Mt 7,21.24-27 |
¿Cómo es posible
que si mi Dios está crucificado en una cruz, yo quiero eludirla? ¿Soy yo mejor
que mi Dios? ¿Cómo es posible que si mi Dios ha dado su vida por mí y por todos
los demás, yo quiero mi vida para mí y no la doy a nadie? ¿Cómo es posible que
busco un Dios de una vida fácil y sin exigencia ni compromisos? ¿Acaso pienso
que puedo ser amigo de Dios sin dar amor? En realidad, ¿qué Dios busco?
Todas esas
preguntas me llevan a responder sobre qué dios me he fabricado, o en que dios
realmente yo creo. Porque, quizás me haya hecho la composición de creer en un dios tómbola que le pido y me da. Y que si no me da, me enfado. Un Dios que lo
considero Dios en la medida que me dé según mis gustos e ideas. Un dios que se
añada a mis proyectos y siga mi voluntad. Un dios de méritos, de puntos, de favores
y de recompensas.

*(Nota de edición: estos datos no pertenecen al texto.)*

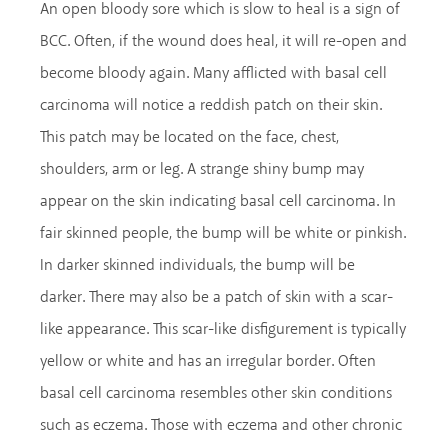
An open bloody sore which is slow to heal is a sign of
BCC. Often, if the wound does heal, it will re-open and
become bloody again. Many afflicted with basal cell
carcinoma will notice a reddish patch on their skin.
This patch may be located on the face, chest,
shoulders, arm or leg. A strange shiny bump may
appear on the skin indicating basal cell carcinoma. In
fair skinned people, the bump will be white or pinkish.
In darker skinned individuals, the bump will be
darker. There may also be a patch of skin with a scar-
like appearance. This scar-like disfigurement is typically
yellow or white and has an irregular border. Often
basal cell carcinoma resembles other skin conditions
such as eczema. Those with eczema and other chronic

Un Dios al que pueda entender y se ajuste a mis
razonamientos.
Un dios sostenido
y apoyado en la arena movediza de mi humanidad limitada, suficiente y soberbia
que se cree con derecho de exigir a su Creador. Y, sucederá que ese dios se
derrumbará cuando las tempestades acaben con mis sueños y sean superiores a mis
fuerzas. Entonces, su ruina será grande, tal y como dice el Evangelio.
Yo creo en un Dios ininteligible, superior a mi entendimiento y mis fuerzas. Un Dios que no puedo entender, como su Madre María, que me ama hasta entregar a su Hijo en una muerte de cruz para salvarme. Un Dios misericordioso que, sabiendo de mis pecados, me perdona y da su Vida por mí. Un Dios que, a pesar de invitarme a vivir en su Cruz, me acompaña, me fortalece y me ayuda a sobrellevarla y a cargarla. Un Dios, como roca, que apoyado en Él resisto toda tempestad y huracanes. Un Dios de Infinito Amor Misericordioso que, al final del camino, me salva y me da vida eterna.